> _WORK TASK_:
When you reach the line containing "index mcp: (1016, 1166)" in the entries below, begin reproducing lines exactly, and stop once the line containing "pinky tip: (949, 1173)" is done.

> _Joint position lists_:
- Opening Delimiter -
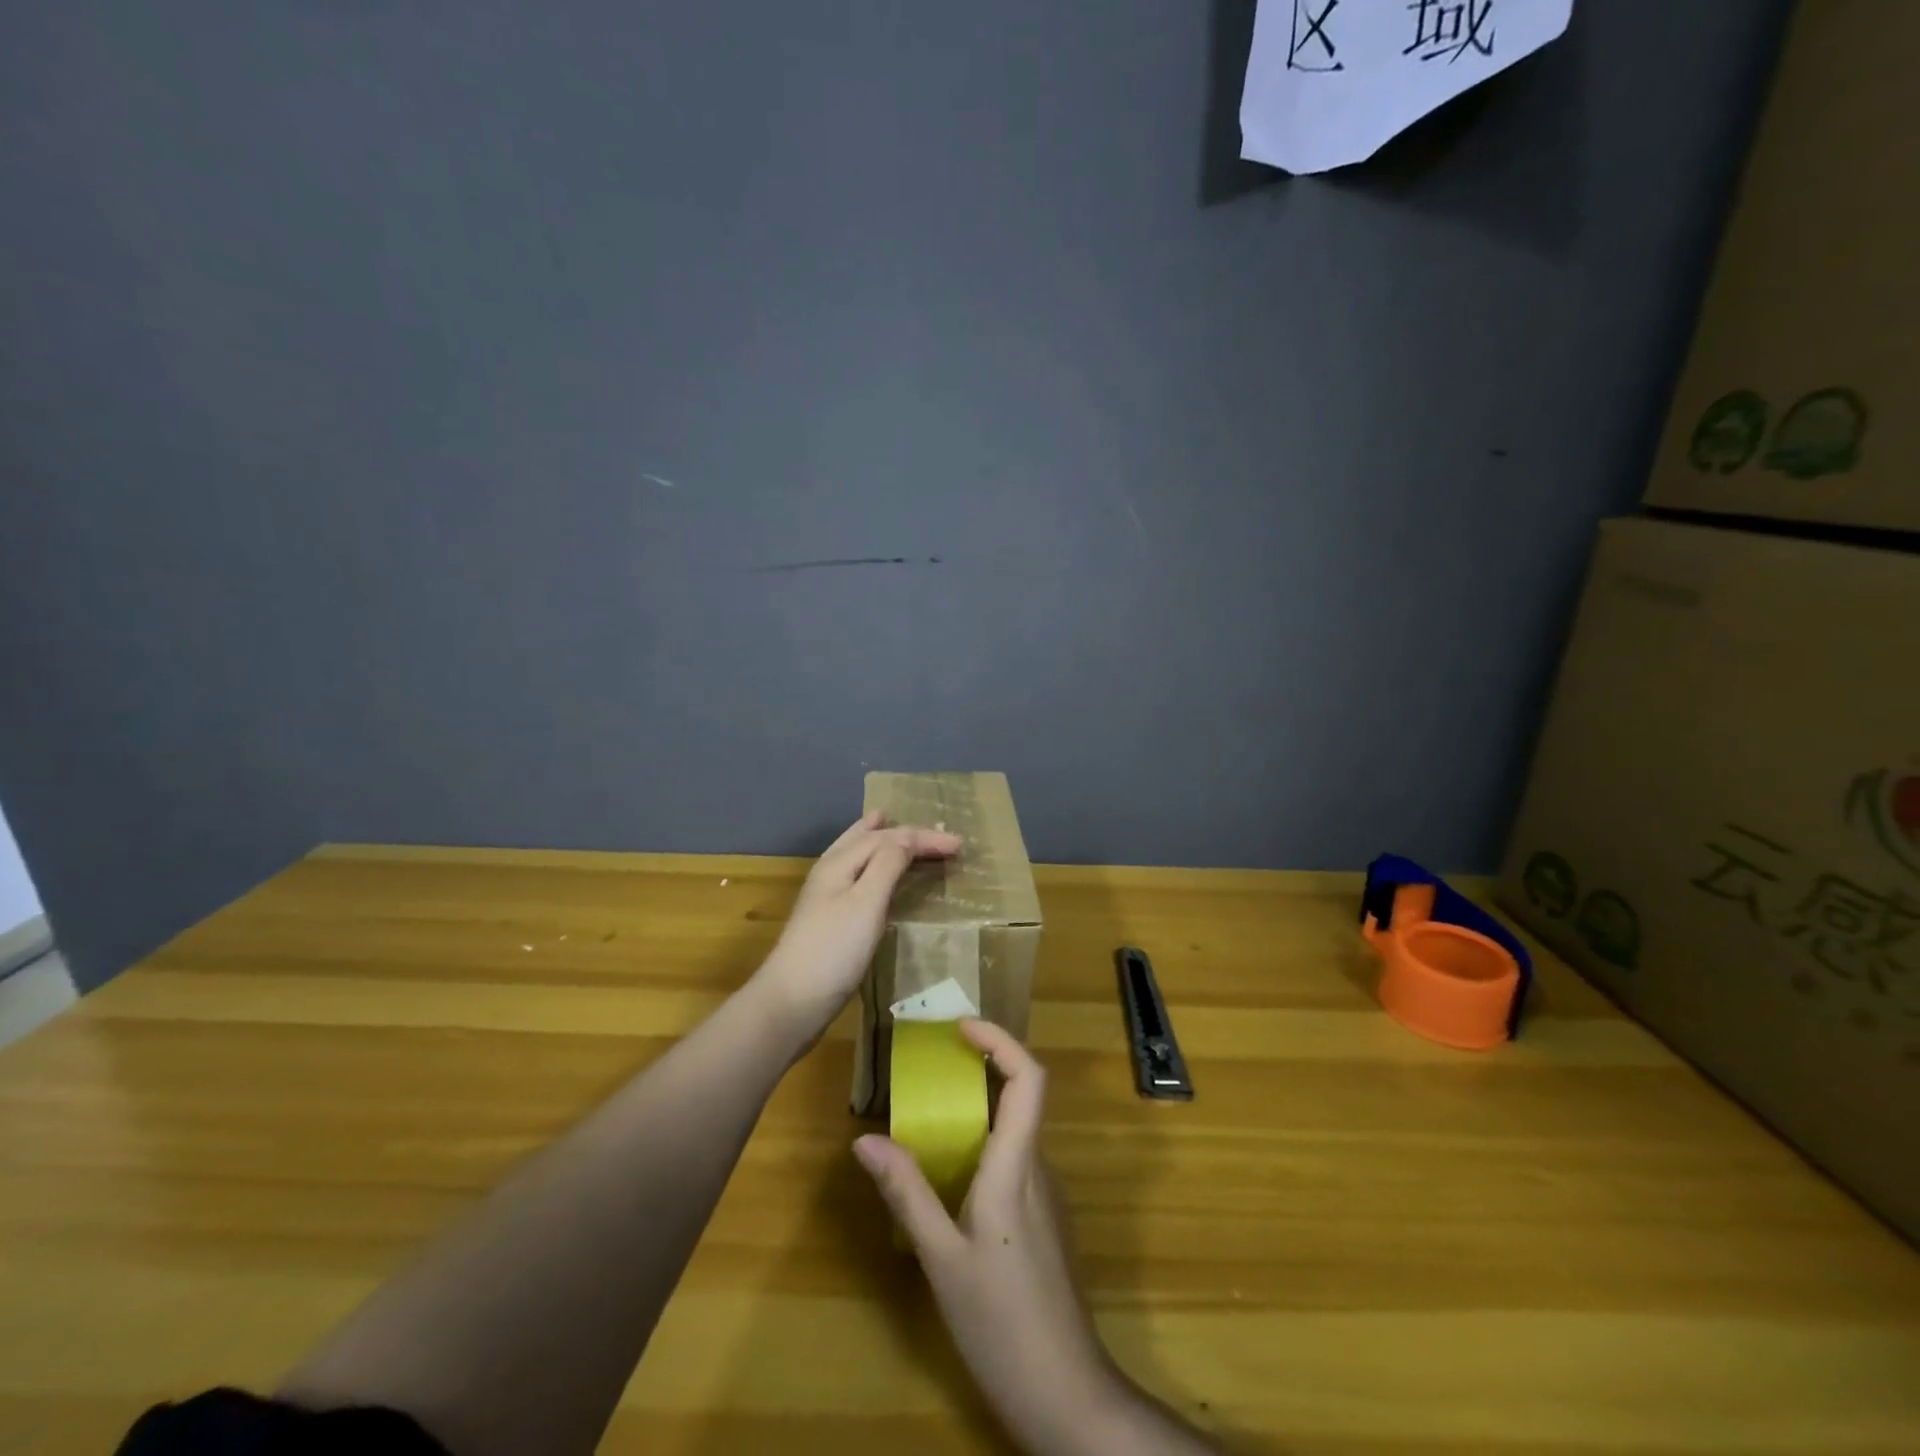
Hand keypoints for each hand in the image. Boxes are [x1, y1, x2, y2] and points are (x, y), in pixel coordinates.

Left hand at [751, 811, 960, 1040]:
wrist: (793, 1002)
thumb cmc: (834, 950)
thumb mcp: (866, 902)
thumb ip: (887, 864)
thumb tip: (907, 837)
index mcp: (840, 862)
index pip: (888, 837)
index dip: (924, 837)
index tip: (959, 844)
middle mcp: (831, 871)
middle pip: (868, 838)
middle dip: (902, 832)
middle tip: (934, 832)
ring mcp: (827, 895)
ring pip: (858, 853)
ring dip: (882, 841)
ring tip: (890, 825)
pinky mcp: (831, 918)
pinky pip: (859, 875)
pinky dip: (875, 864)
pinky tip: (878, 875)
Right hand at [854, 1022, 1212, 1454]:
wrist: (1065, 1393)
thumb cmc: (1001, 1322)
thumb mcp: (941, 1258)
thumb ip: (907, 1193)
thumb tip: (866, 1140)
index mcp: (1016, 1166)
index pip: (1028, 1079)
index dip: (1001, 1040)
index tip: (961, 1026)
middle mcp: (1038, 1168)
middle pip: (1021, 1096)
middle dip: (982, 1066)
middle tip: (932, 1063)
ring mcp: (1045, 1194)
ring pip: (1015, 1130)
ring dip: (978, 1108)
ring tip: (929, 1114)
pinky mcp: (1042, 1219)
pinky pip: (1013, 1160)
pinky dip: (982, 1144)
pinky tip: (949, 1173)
- Closing Delimiter -
- Opening Delimiter -
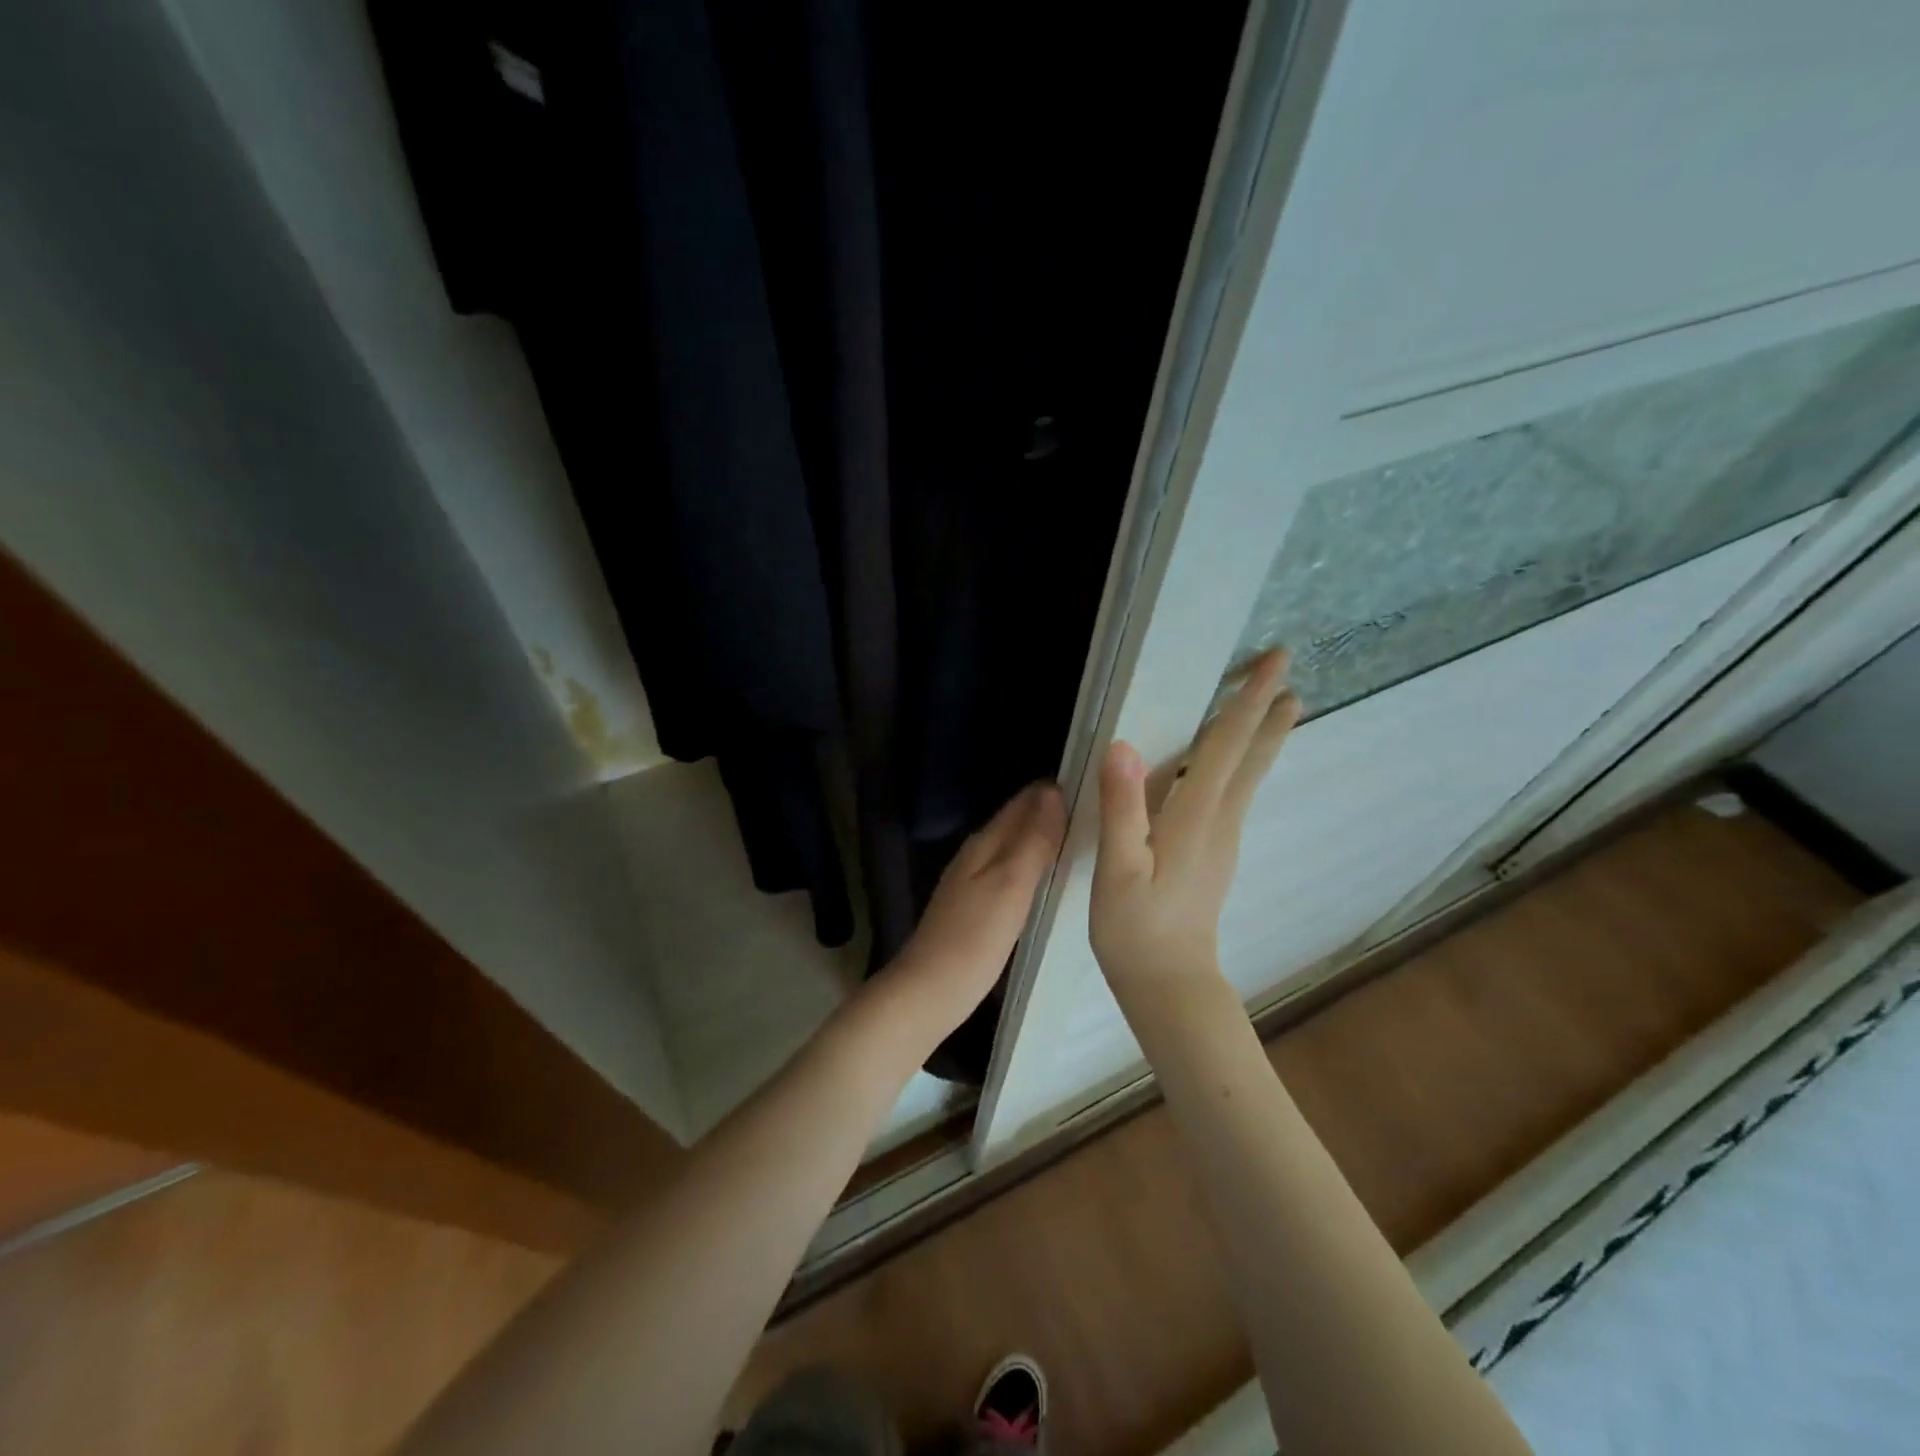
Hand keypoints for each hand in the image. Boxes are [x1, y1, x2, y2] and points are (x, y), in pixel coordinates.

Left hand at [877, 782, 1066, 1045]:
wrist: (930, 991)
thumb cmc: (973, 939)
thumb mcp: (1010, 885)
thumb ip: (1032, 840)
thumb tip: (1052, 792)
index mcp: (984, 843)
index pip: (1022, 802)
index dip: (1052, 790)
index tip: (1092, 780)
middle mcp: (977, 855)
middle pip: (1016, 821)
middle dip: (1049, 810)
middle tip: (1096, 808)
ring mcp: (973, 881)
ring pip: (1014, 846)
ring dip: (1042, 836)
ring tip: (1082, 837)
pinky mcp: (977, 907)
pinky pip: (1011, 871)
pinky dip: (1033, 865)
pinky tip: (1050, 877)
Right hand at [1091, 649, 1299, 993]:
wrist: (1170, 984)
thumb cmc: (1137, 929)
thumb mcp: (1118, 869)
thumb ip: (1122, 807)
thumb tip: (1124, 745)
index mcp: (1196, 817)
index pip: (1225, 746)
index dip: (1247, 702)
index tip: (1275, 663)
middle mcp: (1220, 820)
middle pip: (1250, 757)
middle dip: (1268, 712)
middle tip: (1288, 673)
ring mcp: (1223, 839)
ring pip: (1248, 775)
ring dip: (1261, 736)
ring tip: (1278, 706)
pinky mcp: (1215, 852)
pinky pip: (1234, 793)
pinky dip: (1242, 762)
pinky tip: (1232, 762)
- Closing Delimiter -
> _RESPONSE_:
index mcp: (1016, 1166)
index pip: (1028, 1079)
index dip: (1001, 1040)
index tip: (961, 1026)
middle mcp: (1038, 1168)
middle pip: (1021, 1096)
middle dip: (982, 1066)
middle tip: (932, 1063)
ring mcp: (1045, 1194)
ring pip: (1015, 1130)
ring dip: (978, 1108)
ring tip: (929, 1114)
pinky mcp: (1042, 1219)
pinky pip: (1013, 1160)
pinky dip: (982, 1144)
pinky tip: (949, 1173)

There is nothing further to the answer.